Henry Jacobi (Kawasaki): Stress mit dem Teamkollegen
Was sich im zweiten MX2-Lauf im Talkessel von Teutschenthal abspielte, ist das Horror-Szenario eines jeden Teamchefs schlechthin.
Henry Jacobi kam nach mäßigem Start nur auf Rang 10 aus der ersten Runde. Jacobis britischer F&H Kawasaki Teamkollege, Adam Sterry, erwischte auf Rang 13 ebenfalls keinen guten Start.
Jacobi, auf heimischem Boden hoch motiviert, hatte im ersten Lauf mit Platz 3 die Basis für ein mögliches Grand-Prix-Podium gelegt. Im zweiten Lauf kämpfte er sich in jeder Runde um einen Platz nach vorne und hatte in Runde 3 bereits Rang 8 erreicht.
In der 6. Runde verhakt sich der Lokalmatador an der dritten Auffahrt in einer tiefe Spurrinne, verliert die Kontrolle über seine Kawasaki und stürzt über das Vorderrad zu Boden. Bevor er sein Bike am Hang wieder startklar hat, ist er auf Rang 14 zurückgefallen.
Teamkollege Sterry ist unterdessen bereits auf Rang 10 vorgefahren. Jacobi greift nach seinem Abflug noch härter an und gewinnt in kurzer Zeit mehrere Plätze. In Runde 9 hat er bereits Sterry auf Rang 10 in Sichtweite. Der Brite wehrt sich aber nach Kräften und verteidigt seine Position.
Die folgende Szene hätte aus einem Krimi-Drehbuch stammen können: Ausgerechnet auf der Geraden vor der Box, unmittelbar vor den Augen des Teams, setzt Jacobi zum Überholmanöver an. Doch auch an jener 'Geraden' ist der Untergrund völlig zerfahren. Die beiden Teamkollegen touchieren einander, Sterrys Kawasaki verhakt sich mit Jacobis Motorrad und der Brite geht bei vollem Speed zu Boden. Jacobi strauchelt, hat aber Glück, dass er sein Bike gerade noch abfangen kann.
Sterrys Gestik beim Aufstehen verrät, dass er diese Aktion von Jacobi absolut nicht gut fand. Jacobi quetscht sich - immer noch mit dem Adrenalin des Crashs unterwegs - noch an Mitchell Harrison vorbei auf Rang 9.
Sterry erreicht das Ziel stinksauer auf Rang 11 und fährt direkt zu Jacobi, der sich gerade noch beim Publikum bedankt. Sterrys Körpersprache verrät, dass er die Aktion seines Teamkollegen komplett daneben findet. Was Jacobi antwortet, weiß nur er selbst. Tatsache ist, dass es zu einer, nennen wir es «Berührung» kommt. Manche sahen darin ein Zeichen der Versöhnung, Andere wollen auch einen Stupser oder sogar eine Handgreiflichkeit gesehen haben und fordern disziplinarische Konsequenzen.

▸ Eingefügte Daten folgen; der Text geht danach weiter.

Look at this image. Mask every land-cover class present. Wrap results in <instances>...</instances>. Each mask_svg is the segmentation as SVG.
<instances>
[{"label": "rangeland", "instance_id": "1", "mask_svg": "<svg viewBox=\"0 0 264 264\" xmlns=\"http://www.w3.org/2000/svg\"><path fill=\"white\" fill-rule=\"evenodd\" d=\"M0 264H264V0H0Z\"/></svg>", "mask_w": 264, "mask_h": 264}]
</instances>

Ich meine: Ein Heimrennen darf Emotionen auch einmal zum Überkochen bringen. Trainer Marc de Reuver hat heute im Talkessel vielleicht eine kleine Sorgenfalte mehr bekommen. Aber Hand aufs Herz: «That's simply racing».
Wollen wir nur noch abgerichtete Piloten, die keine Emotionen zulassen und kein Wort unabgestimmt mit dem Team-Management rausrücken? Ein paar Ecken und Kanten müssen erlaubt sein. Und wer beim Heimrennen eine überdosierten Adrenalinschub hat, bekommt einen Extra-Bonus. Alles halb so wild, Jungs! Ihr habt dem Publikum im Talkessel eine grandiose Show geboten. Keinem ist bei der Aktion etwas passiert und morgen ist ein neuer Tag.